--- Input for this task Enclosed Below ---
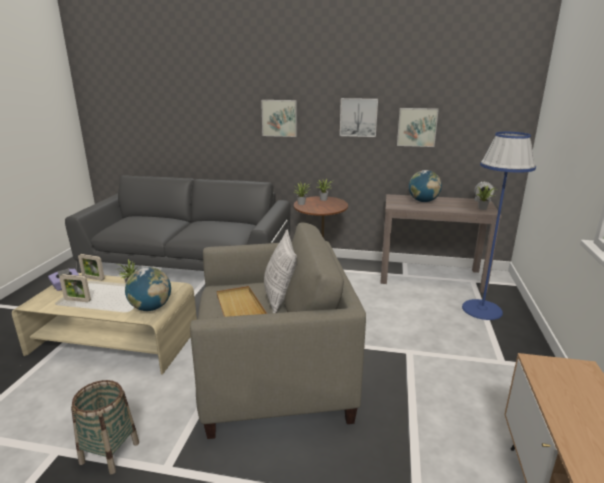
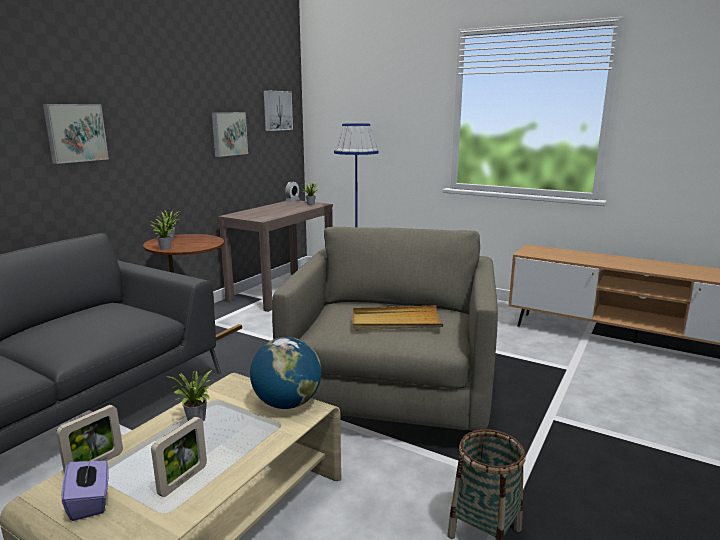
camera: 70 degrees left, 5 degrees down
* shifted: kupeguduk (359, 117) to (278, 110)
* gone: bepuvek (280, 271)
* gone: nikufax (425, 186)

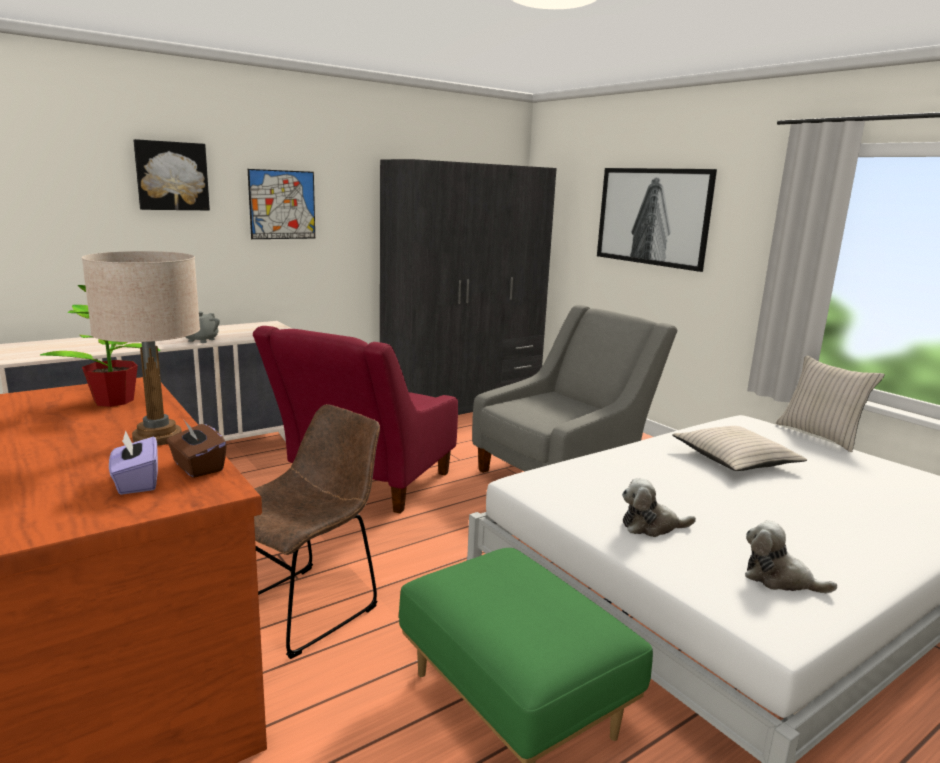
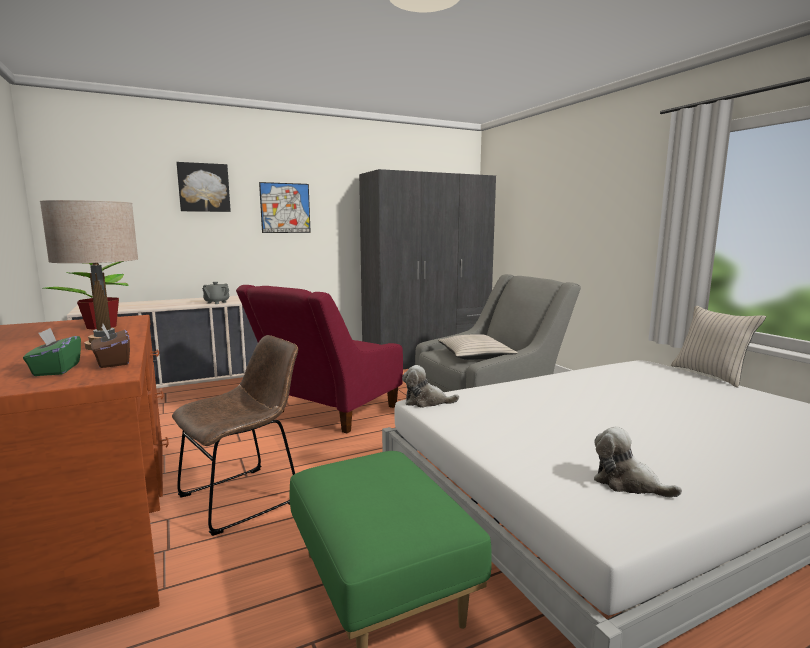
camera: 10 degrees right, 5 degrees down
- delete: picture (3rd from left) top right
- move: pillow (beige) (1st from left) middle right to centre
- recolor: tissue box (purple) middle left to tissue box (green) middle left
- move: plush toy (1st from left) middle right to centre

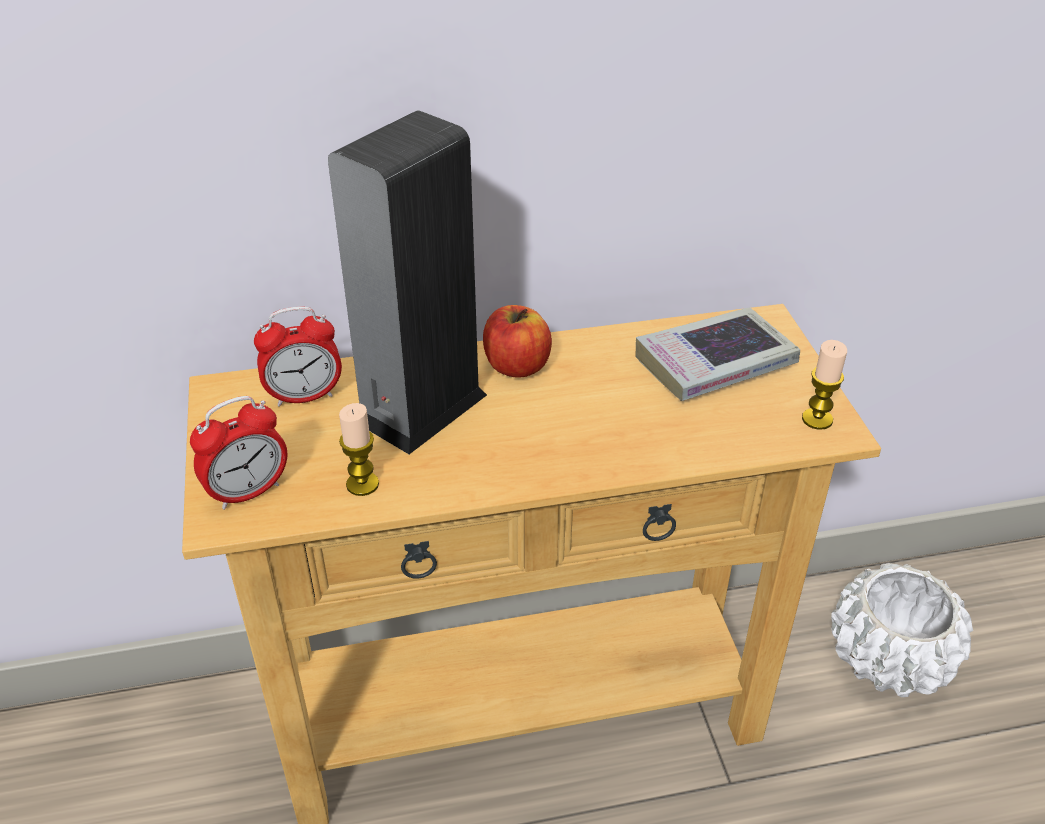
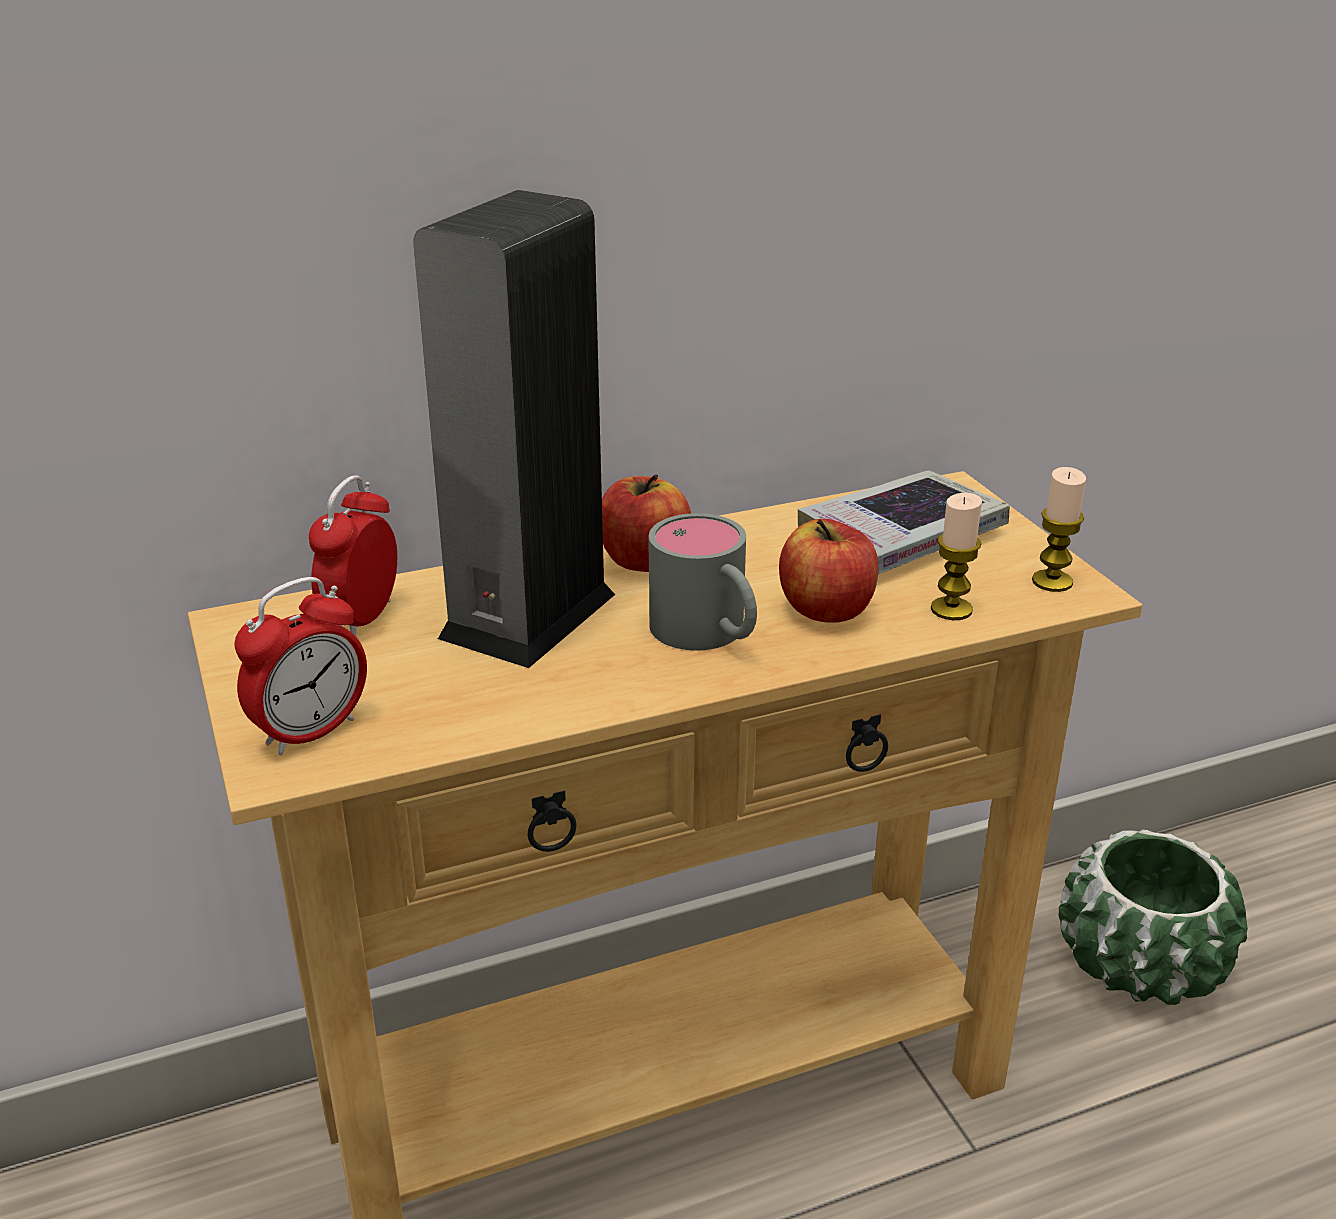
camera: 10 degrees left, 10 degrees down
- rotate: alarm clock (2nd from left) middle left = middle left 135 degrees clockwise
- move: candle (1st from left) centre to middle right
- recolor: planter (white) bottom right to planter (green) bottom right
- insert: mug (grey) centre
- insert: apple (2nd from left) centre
--- End of Enclosed Input for this task ---
Reproduce exactly, and only, the lines that begin at the one containing "- delete: picture (3rd from left) top right" and end with the final line of the data, both included, while omitting every picture.

- delete: picture (3rd from left) top right
- move: pillow (beige) (1st from left) middle right to centre
- recolor: tissue box (purple) middle left to tissue box (green) middle left
- move: plush toy (1st from left) middle right to centre

camera: 10 degrees left, 10 degrees down
- rotate: alarm clock (2nd from left) middle left = middle left 135 degrees clockwise
- move: candle (1st from left) centre to middle right
- recolor: planter (white) bottom right to planter (green) bottom right
- insert: mug (grey) centre
- insert: apple (2nd from left) centre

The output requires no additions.